* [Records for this exercise]:
·····

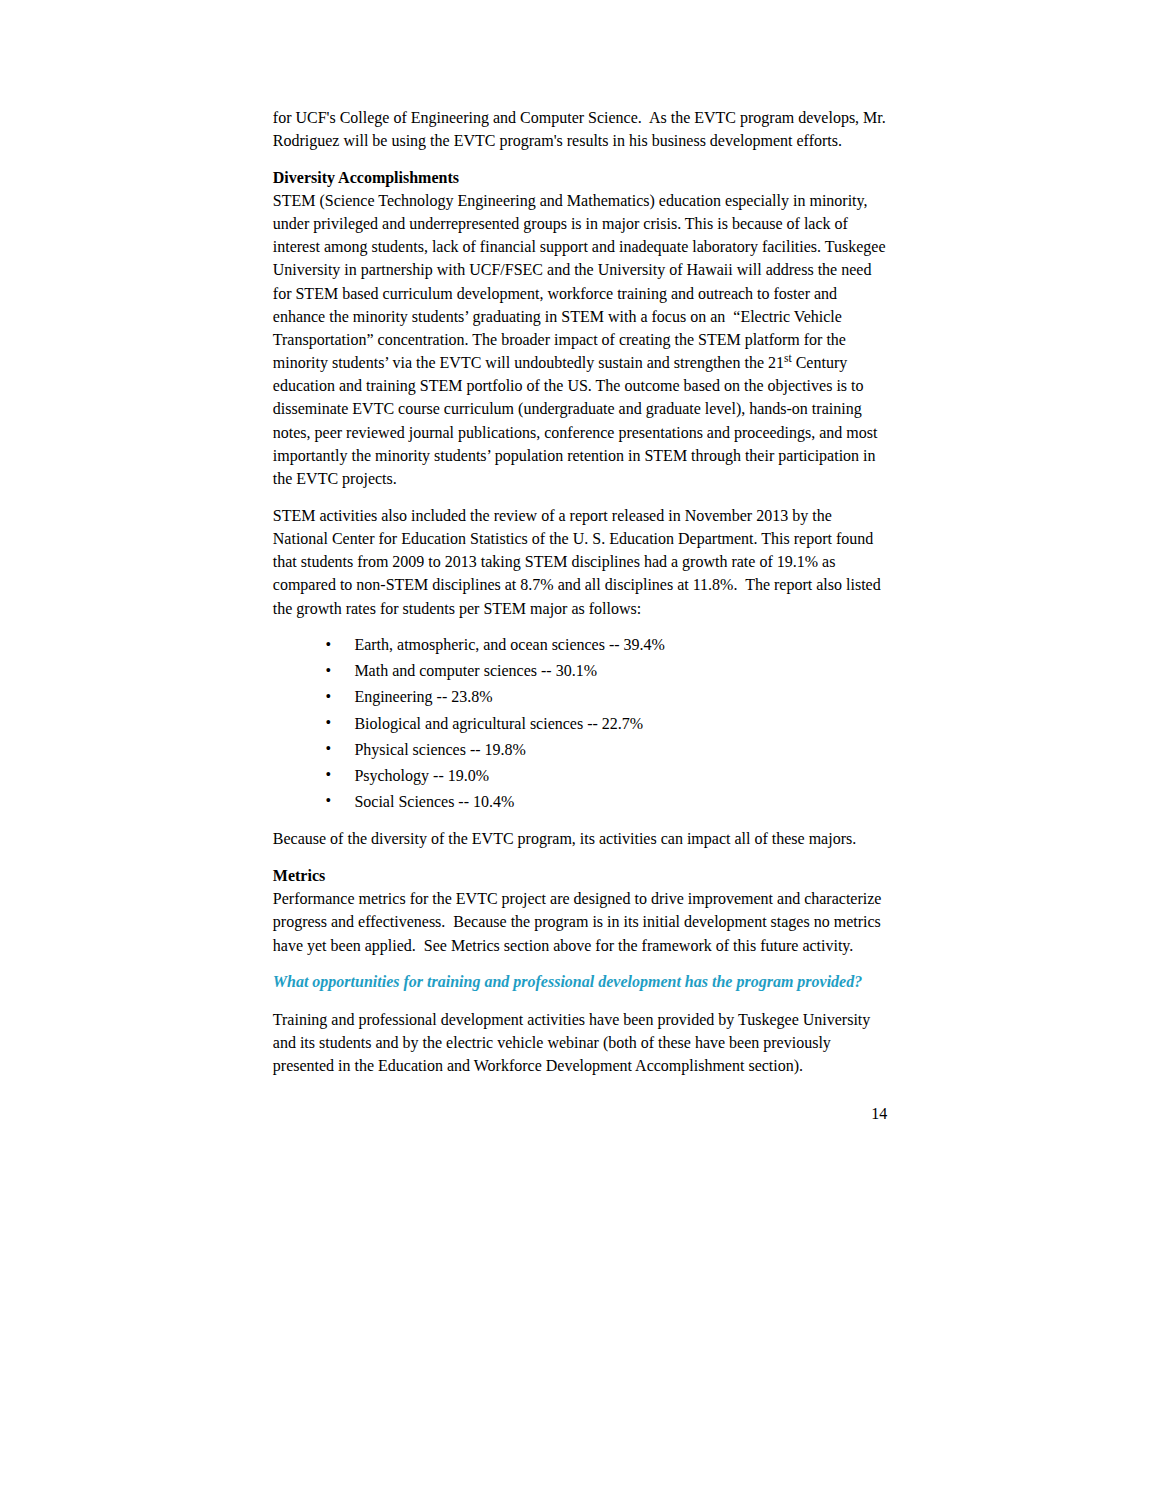for UCF's College of Engineering and Computer Science. As the EVTC program develops, Mr. Rodriguez will be using the EVTC program's results in his business development efforts.
Diversity Accomplishments
STEM (Science Technology Engineering and Mathematics) education especially in minority, under privileged and underrepresented groups is in major crisis. This is because of lack of interest among students, lack of financial support and inadequate laboratory facilities. Tuskegee University in partnership with UCF/FSEC and the University of Hawaii will address the need for STEM based curriculum development, workforce training and outreach to foster and enhance the minority students’ graduating in STEM with a focus on an “Electric Vehicle Transportation” concentration. The broader impact of creating the STEM platform for the minority students’ via the EVTC will undoubtedly sustain and strengthen the 21st Century education and training STEM portfolio of the US. The outcome based on the objectives is to disseminate EVTC course curriculum (undergraduate and graduate level), hands-on training notes, peer reviewed journal publications, conference presentations and proceedings, and most importantly the minority students’ population retention in STEM through their participation in the EVTC projects.
STEM activities also included the review of a report released in November 2013 by the National Center for Education Statistics of the U. S. Education Department. This report found that students from 2009 to 2013 taking STEM disciplines had a growth rate of 19.1% as compared to non-STEM disciplines at 8.7% and all disciplines at 11.8%. The report also listed the growth rates for students per STEM major as follows:
Earth, atmospheric, and ocean sciences -- 39.4%
Math and computer sciences -- 30.1%
Engineering -- 23.8%
Biological and agricultural sciences -- 22.7%
Physical sciences -- 19.8%
Psychology -- 19.0%
Social Sciences -- 10.4%
Because of the diversity of the EVTC program, its activities can impact all of these majors.
Metrics
Performance metrics for the EVTC project are designed to drive improvement and characterize progress and effectiveness. Because the program is in its initial development stages no metrics have yet been applied. See Metrics section above for the framework of this future activity.
What opportunities for training and professional development has the program provided?
Training and professional development activities have been provided by Tuskegee University and its students and by the electric vehicle webinar (both of these have been previously presented in the Education and Workforce Development Accomplishment section).
14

·····

* [What the task requires]: In the data above, which lines have "professional"? Report each of them.

* [Answer to the exercise]:
What opportunities for training and professional development has the program provided?
Training and professional development activities have been provided by Tuskegee University and its students and by the electric vehicle webinar (both of these have been previously presented in the Education and Workforce Development Accomplishment section).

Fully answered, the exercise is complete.